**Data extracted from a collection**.
• • • • •

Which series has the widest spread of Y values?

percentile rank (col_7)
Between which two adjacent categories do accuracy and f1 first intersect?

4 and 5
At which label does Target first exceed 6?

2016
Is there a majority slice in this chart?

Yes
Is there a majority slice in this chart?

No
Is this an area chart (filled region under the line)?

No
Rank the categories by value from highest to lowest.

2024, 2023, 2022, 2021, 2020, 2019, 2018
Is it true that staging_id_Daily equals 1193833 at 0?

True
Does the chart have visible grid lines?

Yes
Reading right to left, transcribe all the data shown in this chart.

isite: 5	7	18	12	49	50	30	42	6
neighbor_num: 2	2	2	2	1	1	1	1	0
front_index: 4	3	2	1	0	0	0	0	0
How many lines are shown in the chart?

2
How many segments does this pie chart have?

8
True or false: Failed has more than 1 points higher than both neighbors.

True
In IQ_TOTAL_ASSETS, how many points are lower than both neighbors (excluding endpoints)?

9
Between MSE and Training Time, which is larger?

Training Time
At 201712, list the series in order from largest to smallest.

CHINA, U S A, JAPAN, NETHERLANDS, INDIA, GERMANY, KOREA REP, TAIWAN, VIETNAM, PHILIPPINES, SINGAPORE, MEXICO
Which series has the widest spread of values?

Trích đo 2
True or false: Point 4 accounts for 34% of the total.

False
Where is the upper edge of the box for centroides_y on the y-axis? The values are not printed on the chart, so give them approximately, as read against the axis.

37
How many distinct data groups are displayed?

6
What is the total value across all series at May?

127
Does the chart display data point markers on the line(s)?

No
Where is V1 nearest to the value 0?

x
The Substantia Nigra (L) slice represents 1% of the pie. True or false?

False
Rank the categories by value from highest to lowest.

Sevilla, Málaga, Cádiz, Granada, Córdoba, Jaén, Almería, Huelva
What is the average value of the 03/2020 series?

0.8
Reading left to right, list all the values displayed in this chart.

• • • • •

**WHAT THIS TASK INVOLVES**. Please rewrite all of the records above, changing every "chart" to "graph" and leaving everything else unchanged.

**OUTPUT OF THE EXERCISE**.
Which series has the widest spread of Y values?

percentile rank (col_7)
Between which two adjacent categories do accuracy and f1 first intersect?

4 and 5
At which label does Target first exceed 6?

2016
Is there a majority slice in this graph?

Yes
Is there a majority slice in this graph?

No
Is this an area graph (filled region under the line)?

No
Rank the categories by value from highest to lowest.

2024, 2023, 2022, 2021, 2020, 2019, 2018
Is it true that staging_id_Daily equals 1193833 at 0?

True
Does the graph have visible grid lines?

Yes
Reading right to left, transcribe all the data shown in this graph.

isite: 5	7	18	12	49	50	30	42	6
neighbor_num: 2	2	2	2	1	1	1	1	0
front_index: 4	3	2	1	0	0	0	0	0
How many lines are shown in the graph?

2
How many segments does this pie graph have?

8
True or false: Failed has more than 1 points higher than both neighbors.

True
In IQ_TOTAL_ASSETS, how many points are lower than both neighbors (excluding endpoints)?

9
Between MSE and Training Time, which is larger?

Training Time
At 201712, list the series in order from largest to smallest.

CHINA, U S A, JAPAN, NETHERLANDS, INDIA, GERMANY, KOREA REP, TAIWAN, VIETNAM, PHILIPPINES, SINGAPORE, MEXICO
Which series has the widest spread of values?

Trích đo 2
True or false: Point 4 accounts for 34% of the total.

False
Where is the upper edge of the box for centroides_y on the y-axis? The values are not printed on the graph, so give them approximately, as read against the axis.

37
How many distinct data groups are displayed?

6
What is the total value across all series at May?

127
Does the graph display data point markers on the line(s)?

No
Where is V1 nearest to the value 0?

x
The Substantia Nigra (L) slice represents 1% of the pie. True or false?

False
Rank the categories by value from highest to lowest.

Sevilla, Málaga, Cádiz, Granada, Córdoba, Jaén, Almería, Huelva
What is the average value of the 03/2020 series?

0.8
Reading left to right, list all the values displayed in this graph.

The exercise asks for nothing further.